For all imaging data analyses, results were corrected for multiple comparisons within anatomically defined regions of interest i.e. all voxels of all regions of interest (ROIs). All p values are reported with the corrected value as well as the uncorrected value to increase transparency. ROIs were based on anatomical masks taken from the Harvard-Oxford atlas (normalized to the DARTEL templates as provided by the VBM 8 toolbox). ROIs comprised of bilateral anterior cingulate cortex (ACC), the insula including the parietal and frontal operculum, the basal ganglia (ventral striatum), the thalamus, and the amygdala (see Supplementary Fig. S5 for ROI locations overlaid on the mean T1 image from all participants). The significance threshold for corrected p values was defined as pcorr < 0.05. For illustration purposes only, statistical maps were thresholded at p < 0.005, uncorrected, with a voxel extent of minimum 10 and overlaid on the mean structural image of all subjects. All activations are reported using x, y, z coordinates based on the used template, which is in Montreal Neurological Institute (MNI) standard space.

Testosterone analysis

Saliva samples were obtained (see Supplementary Methods for details) and frozen at −20 °C until study completion.
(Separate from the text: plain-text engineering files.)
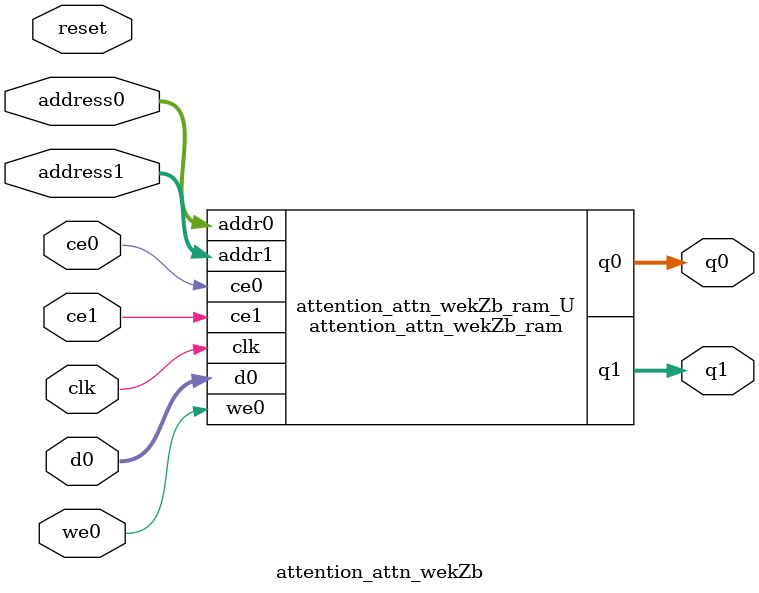
<source format=v>
`timescale 1 ns / 1 ps
module attention_attn_wekZb_ram (addr0, ce0, d0, we0, q0, addr1, ce1, q1,  clk);

parameter DWIDTH = 38;
parameter AWIDTH = 7;
parameter MEM_SIZE = 96;

input[AWIDTH-1:0] addr0;
input ce0;
input[DWIDTH-1:0] d0;
input we0;
output reg[DWIDTH-1:0] q0;
input[AWIDTH-1:0] addr1;
input ce1;
output reg[DWIDTH-1:0] q1;
input clk;

(* ram_style = "block" *)reg [DWIDTH-1:0] ram[0:MEM_SIZE-1];




always @(posedge clk)  
begin 
    if (ce0) begin
        if (we0) 
            ram[addr0] <= d0; 
        q0 <= ram[addr0];
    end
end


always @(posedge clk)  
begin 
    if (ce1) begin
        q1 <= ram[addr1];
    end
end


endmodule

`timescale 1 ns / 1 ps
module attention_attn_wekZb(
    reset,
    clk,
    address0,
    ce0,
    we0,
    d0,
    q0,
    address1,
    ce1,
    q1);

parameter DataWidth = 32'd38;
parameter AddressRange = 32'd96;
parameter AddressWidth = 32'd7;
input reset;
input clk;
input[AddressWidth - 1:0] address0;
input ce0;
input we0;
input[DataWidth - 1:0] d0;
output[DataWidth - 1:0] q0;
input[AddressWidth - 1:0] address1;
input ce1;
output[DataWidth - 1:0] q1;



attention_attn_wekZb_ram attention_attn_wekZb_ram_U(
    .clk( clk ),
    .addr0( address0 ),
    .ce0( ce0 ),
    .we0( we0 ),
    .d0( d0 ),
    .q0( q0 ),
    .addr1( address1 ),
    .ce1( ce1 ),
    .q1( q1 ));

endmodule


</source>
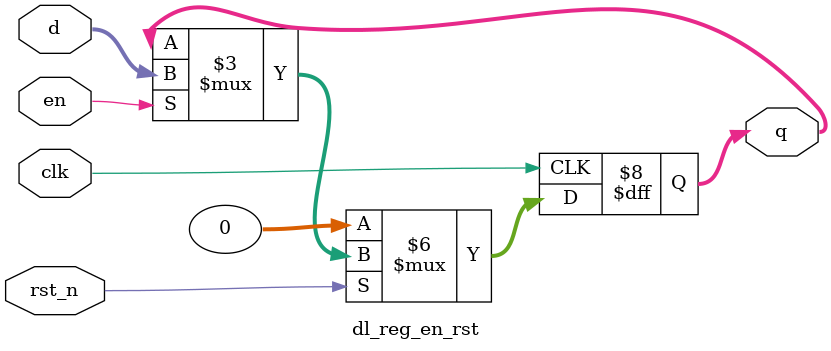
<source format=sv>
/*  
    Filename: dl_reg_en_rst.sv

    Paramterized register implementation w/ enable and
    synchronous reset.
*/
//--------------------------------------------------------------

`ifndef __DL_REG_EN_RST_SV__
`define __DL_REG_EN_RST_SV__

module dl_reg_en_rst #(
    parameter   NUM_BITS = 32,
    parameter   RST_VAL = 0
)(
    input  logic                clk,
    input  logic                rst_n,
    input  logic                en,
    input  logic [NUM_BITS-1:0] d,
    output logic [NUM_BITS-1:0] q
);

    always @(posedge clk) begin
        if (!rst_n) begin
            q <= RST_VAL;
        end else begin
            if (en) begin
                q <= d;
            end
        end
    end

endmodule

`endif // __DL_REG_EN_RST_SV__

</source>
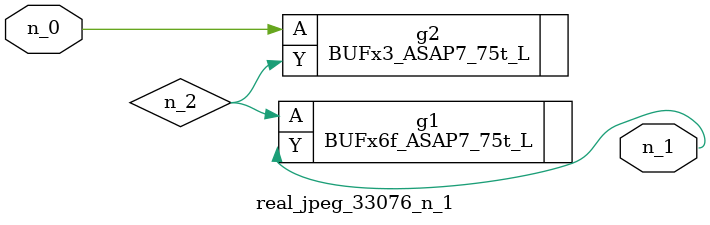
<source format=v>
module real_jpeg_33076_n_1 (n_0, n_1);

input n_0;

output n_1;

wire n_2;

BUFx3_ASAP7_75t_L g2 ( 
.A(n_0),
.Y(n_2)
);

BUFx6f_ASAP7_75t_L g1 ( 
.A(n_2),
.Y(n_1)
);


endmodule
</source>
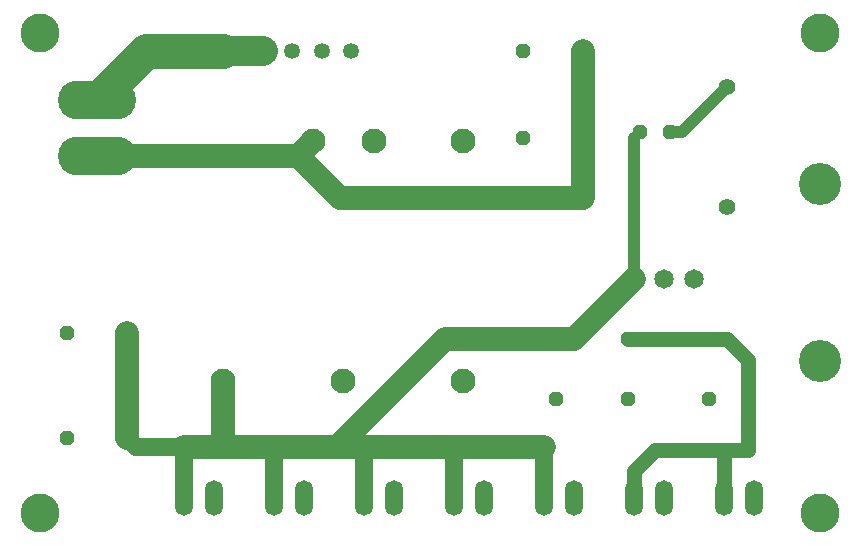
<source format=gtl>
G04*
G04 #@! TF.GenerationSoftware,Altium Limited,Altium Designer,18.1.11 (251)*
G04*
G04 Layer_Physical_Order=1*
G04 Layer_Color=255*
%FSLAX25Y25*%
%MOIN*%
G70*
G01*
G75*
%ADD12C,0.01000*%
%ADD29C,0.05906*%
%ADD30C,0.07874*%
%ADD31C,0.05000*%
%ADD32C,0.03937*%
%ADD33C,0.09843*%
%ADD34C,0.11811*%
%ADD35C,0.12992*%
%ADD36C,0.05512*%
%ADD37O,0.05906X0.11811*%
%ADD38P,0.05196X8X292.5*%
%ADD39P,0.05196X8X202.5*%
%ADD40C,0.08268*%
%ADD41O,0.25983X0.12992*%
%ADD42C,0.05315*%
%ADD43C,0.14000*%
%ADD44C,0.06500*%
D12*
X330000Y242000D02*
X330842Y242842D01*
X347000Y242000D02*
X348000Y241000D01*
X378000Y242000D02*
X378000Y242000D01*
X408000Y242000D02*
X408000Y242000D01*
X468000Y345000D02*
X470000Y347000D01*
D29*
X299000Y245000D02*
X302000Y242000D01*
X318000D01*
X438000Y225000D02*
Y242000D01*
X348000Y225000D02*
Y241000D01*
X318000Y225000D02*
Y242000D01*
X378000Y225000D02*
Y242000D01*
X408000Y225000D02*
Y242000D01*
D30*
X330000Y242000D02*
X347000D01*
X318000D02*
X330000D01*
X330842Y242842D02*
Y264000D01*
X299000Y245000D02*
Y280000D01*
X347000Y242000D02*
X369000D01*
X378000D02*
X408000D01*
X369000D02*
X378000D01*
X408000D02*
X438000D01*
X369000D02*
X405000Y278000D01*
X442000D01*
X448000D02*
X468000Y298000D01*
X442000Y278000D02*
X448000D01*
X451000Y325000D02*
Y345000D01*
X356157Y339000D02*
X370157Y325000D01*
X451000D01*
Y345000D02*
Y374000D01*
X356157Y339000D02*
X361157Y344000D01*
X289000Y339000D02*
X356157D01*
D31*
X498000Y241000D02*
X506000D01*
X475000D02*
X498000D01*
X506000D02*
X506000Y241000D01*
X466000Y278000D02*
X493000D01*
X468000Y234000D02*
X475000Y241000D01*
X468000Y225000D02*
Y234000D01*
X493000Y278000D02*
X499000D01*
X506000Y271000D01*
Y241000D02*
Y271000D01*
X498000Y225000D02*
Y241000D01*
D32*
X480000Y347000D02*
X484000D01*
X499000Y362000D01*
X468000Y298000D02*
Y345000D01*
D33*
X331000Y374000D02*
X344236D01*
D34*
X305496D02*
X331000D01*
X289000Y357504D02*
X305496Y374000D01*
D35*
X270000Y380000D02*
D03*
X530000Y220000D02*
D03*
Y380000D02*
D03*
X270000Y220000D02*
D03*
D36*
X499000Y362000D02*
D03*
Y322000D02*
D03*
D37*
X478000Y225000D02*
D03*
X468000D02*
D03*
X508000D02*
D03*
X498000D02*
D03*
X328000D02*
D03*
X318000D02*
D03*
X358000D02*
D03*
X348000D02*
D03*
X388000D02*
D03*
X378000D02*
D03*
X418000D02*
D03*
X408000D02*
D03*
X448000D02*
D03*
X438000D02*
D03*
D38*
X493000Y258000D02*
D03*
Y278000D02*
D03*
X466000Y258000D02*
D03*
Y278000D02*
D03*
X442000Y258000D02*
D03*
Y278000D02*
D03*
D39*
X279000Y245000D02*
D03*
X299000D02*
D03*
X431000Y374000D02*
D03*
X451000D02*
D03*
X279000Y280000D02*
D03*
X299000D02*
D03*
X431000Y345000D02*
D03*
X451000D02*
D03*
X470000Y347000D02*
D03*
X480000D02*
D03*
D40*
X330842Y264000D02*
D03*
X371000D02*
D03*
X411157D02*
D03*
X361157Y344000D02*
D03*
X381236D02*
D03*
X411157D02*
D03*
D41*
X289000Y357504D02*
D03*
Y339000D02*
D03*
D42*
X344236Y374000D02*
D03*
X354079D02*
D03*
X363921D02*
D03*
X373764D02*
D03*
D43*
X530000Y270500D02*
D03*
Y329500D02*
D03*
D44*
X478000Y298000D02*
D03*
X488000D02*
D03*
X468000D02*
D03*
M02*

</source>
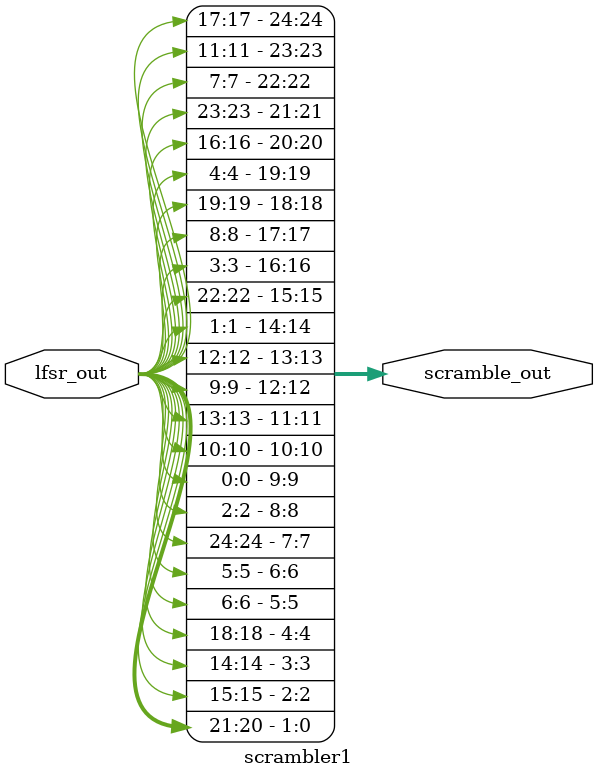
<source format=sv>
module scrambler1 (input logic signed [24:0] lfsr_out,
						 output logic signed [24:0] scramble_out);

	assign scramble_out[0] = lfsr_out[20];
	assign scramble_out[1] = lfsr_out[21];
	assign scramble_out[2] = lfsr_out[15];
	assign scramble_out[3] = lfsr_out[14];
	assign scramble_out[4] = lfsr_out[18];
	assign scramble_out[5] = lfsr_out[6];
	assign scramble_out[6] = lfsr_out[5];
	assign scramble_out[7] = lfsr_out[24];
	assign scramble_out[8] = lfsr_out[2];
	assign scramble_out[9] = lfsr_out[0];
	assign scramble_out[10] = lfsr_out[10];
	assign scramble_out[11] = lfsr_out[13];
	assign scramble_out[12] = lfsr_out[9];
	assign scramble_out[13] = lfsr_out[12];
	assign scramble_out[14] = lfsr_out[1];
	assign scramble_out[15] = lfsr_out[22];
	assign scramble_out[16] = lfsr_out[3];
	assign scramble_out[17] = lfsr_out[8];
	assign scramble_out[18] = lfsr_out[19];
	assign scramble_out[19] = lfsr_out[4];
	assign scramble_out[20] = lfsr_out[16];
	assign scramble_out[21] = lfsr_out[23];
	assign scramble_out[22] = lfsr_out[7];
	assign scramble_out[23] = lfsr_out[11];
	assign scramble_out[24] = lfsr_out[17];
	
endmodule

</source>
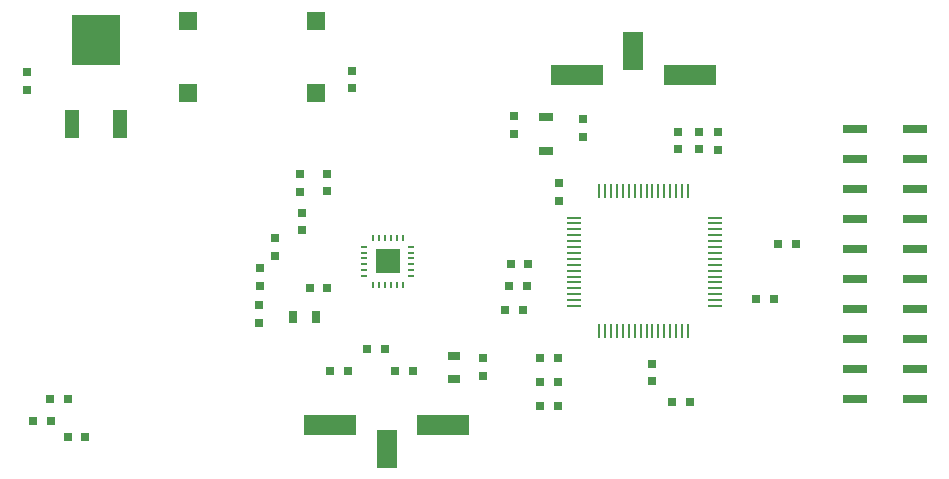
<source format=gtp>
G04 (created by PCBNEW (2013-08-24 BZR 4298)-stable) date Sun 10 Nov 2013 04:28:44 PM PST*
%MOIN*%
G04 Gerber Fmt 3.4, Leading zero omitted, Abs format*
%FSLAX34Y34*%
G01*
G70*
G90*
G04 APERTURE LIST*
%ADD10C,0.005906*%
%ADD11R,0.028320X0.031520*%
%ADD12R,0.031520X0.028320*%
%ADD13R,0.062960X0.062960*%
%ADD14R,0.048000X0.096000*%
%ADD15R,0.160000X0.168000*%
%ADD16R,0.044000X0.028000*%
%ADD17R,0.028000X0.044000*%
%ADD18R,0.007840X0.048000*%
%ADD19O,0.007840X0.048000*%
%ADD20O,0.048000X0.007840*%
%ADD21R,0.047280X0.031520*%
%ADD22R,0.048800X0.031520*%
%ADD23R,0.080000X0.031200*%
%ADD24R,0.176378X0.066142*%
%ADD25R,0.066142X0.125984*%
%ADD26R,0.078720X0.078720*%
%ADD27O,0.007840X0.025200*%
%ADD28O,0.025200X0.007840*%
G04 APERTURE END LIST*
G54D10*
G54D11*
X15957Y-46598D03*
X15365Y-46598D03*
X15390Y-47334D03*
X14798Y-47334D03*
X36105Y-46692D03*
X36697Y-46692D03*
X16536Y-47889D03*
X15944Y-47889D03*
G54D12*
X22862Y-41235D03*
X22862Y-41827D03*
X23771Y-40984D03*
X23771Y-40392D03*
X22330Y-43467D03*
X22330Y-44059D03*
X22350Y-42847D03*
X22350Y-42255D03*
G54D11*
X31107Y-43633D03*
X30515Y-43633D03*
X31240Y-42854D03*
X30648Y-42854D03*
X31299Y-42106D03*
X30707Y-42106D03*
X25924Y-44940D03*
X26516Y-44940D03*
X32292Y-46830D03*
X31700Y-46830D03*
X32276Y-46035D03*
X31684Y-46035D03*
X32280Y-45232D03*
X31688Y-45232D03*
G54D12*
X36988Y-37692D03*
X36988Y-38284D03*
X36279Y-37696D03*
X36279Y-38288D03*
X33129Y-37282D03*
X33129Y-37874D03*
X37610Y-37707D03*
X37610Y-38299D03*
X30826Y-37184D03*
X30826Y-37776D03*
G54D11*
X40209Y-41433D03*
X39617Y-41433D03*
G54D12*
X32318Y-39400D03*
X32318Y-39992D03*
G54D11*
X39492Y-43279D03*
X38900Y-43279D03*
G54D12*
X14600Y-36296D03*
X14600Y-35704D03*
X35433Y-46016D03*
X35433Y-45424D03*
X25421Y-36256D03*
X25421Y-35664D03*
X23700Y-39113D03*
X23700Y-39705D03*
X24586Y-39093D03*
X24586Y-39685D03*
G54D11*
X24684Y-45688D03*
X25276Y-45688D03*
X27441Y-45681D03*
X26849Y-45681D03*
G54D12*
X29783Y-45843D03*
X29783Y-45251D03*
G54D13*
X24216Y-33996D03*
X24216Y-36398D03*
X19954Y-33996D03*
X19954Y-36398D03*
G54D14*
X16097Y-37438D03*
X17697Y-37438D03*
G54D15*
X16897Y-34638D03*
G54D16*
X28830Y-45180D03*
X28830Y-45930D03*
G54D17*
X23463Y-43870D03*
X24213Y-43870D03*
G54D18*
X33665Y-44346D03*
G54D19*
X33862Y-44346D03*
X34059Y-44346D03*
X34256Y-44346D03*
X34453Y-44346D03*
X34649Y-44346D03*
X34846Y-44346D03*
X35043Y-44346D03*
X35240Y-44346D03*
X35437Y-44346D03*
X35634Y-44346D03*
X35830Y-44346D03*
X36027Y-44346D03*
X36224Y-44346D03*
X36421Y-44346D03*
X36618Y-44346D03*
G54D20*
X37516Y-43511D03*
X37516Y-43314D03*
X37516Y-43117D03*
X37516Y-42920D03*
X37516Y-42723D03*
X37516Y-42527D03*
X37516Y-42330D03*
X37516Y-42133D03*
X37516Y-41936D03*
X37516Y-41739D03*
X37516Y-41542D03*
X37516Y-41346D03*
X37516Y-41149D03*
X37516Y-40952D03*
X37516Y-40755D03*
X37516Y-40558D03*
G54D19*
X36618Y-39660D03*
X36421Y-39660D03*
X36224Y-39660D03*
X36027Y-39660D03*
X35830Y-39660D03*
X35634Y-39660D03*
X35437Y-39660D03*
X35240Y-39660D03*
X35043Y-39660D03*
X34846Y-39660D03*
X34649Y-39660D03*
X34453Y-39660D03*
X34256Y-39660D03*
X34059Y-39660D03*
X33862Y-39660D03*
X33665Y-39660D03*
G54D20*
X32830Y-40558D03*
X32830Y-40755D03*
X32830Y-41149D03*
X32823Y-40952D03*
X32830Y-41346D03*
X32830Y-41542D03*
X32830Y-41739D03*
X32830Y-41936D03*
X32830Y-42133D03*
X32830Y-42330D03*
X32830Y-42524D03*
X32830Y-42721D03*
X32830Y-42918D03*
X32830Y-43115D03*
X32830Y-43311D03*
X32830Y-43508D03*
G54D21*
X31883Y-38351D03*
G54D22*
X31887Y-37199D03*
G54D23*
X42185Y-37606D03*
X44185Y-37606D03*
X42185Y-40606D03*
X44185Y-39606D03*
X44185Y-38606D03*
X42185Y-38606D03*
X42185Y-39606D03*
X42185Y-41606D03*
X44185Y-40606D03*
X44185Y-41606D03*
X44185Y-42606D03*
X44185Y-46606D03*
X44185Y-45606D03*
X44185Y-44606D03*
X44185Y-43606D03*
X42185Y-42606D03*
X42185Y-43606D03*
X42185Y-44606D03*
X42185Y-45606D03*
X42185Y-46606D03*
G54D11*
X24007Y-42897D03*
X24599Y-42897D03*
G54D24*
X32933Y-35807D03*
X36673Y-35807D03*
G54D25*
X34803Y-35019D03*
G54D24*
X28444Y-47476D03*
X24704Y-47476D03*
G54D25*
X26574Y-48263D03*
G54D26*
X26618Y-42019D03*
G54D27*
X26126Y-42806D03*
X26323Y-42806D03*
X26520Y-42806D03*
X26716Y-42806D03*
X26913Y-42806D03*
X27110Y-42806D03*
G54D28*
X27405Y-42511D03*
X27405Y-42314D03*
X27405Y-42117D03*
X27405Y-41921D03*
X27405Y-41724D03*
X27405Y-41527D03*
G54D27*
X27110Y-41232D03*
X26913Y-41232D03*
X26716Y-41232D03*
X26520Y-41232D03*
X26323Y-41232D03*
X26126Y-41232D03*
G54D28*
X25831Y-41527D03*
X25831Y-41724D03*
X25831Y-41921D03*
X25831Y-42117D03*
X25831Y-42314D03*
X25831Y-42511D03*
M02*

</source>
In preparation for hormone analysis, the samples were thawed and centrifuged at RCF 604 x g for five minutes (i.e., 3000 rpm in a centrifuge) to separate them from mucin and other residuals. The five morning samples were combined to an aliquot by extracting 2 ml of clear, colourless supernatant from each of the five Eppendorf tubes. Samples containing traces of blood were excluded. A Testosterone Luminescence Immunoassay was used to determine testosterone concentrations in the aliquot. The sensitivity of the Testosterone Luminescence Immunoassay is denoted as 1.8 pg/mL.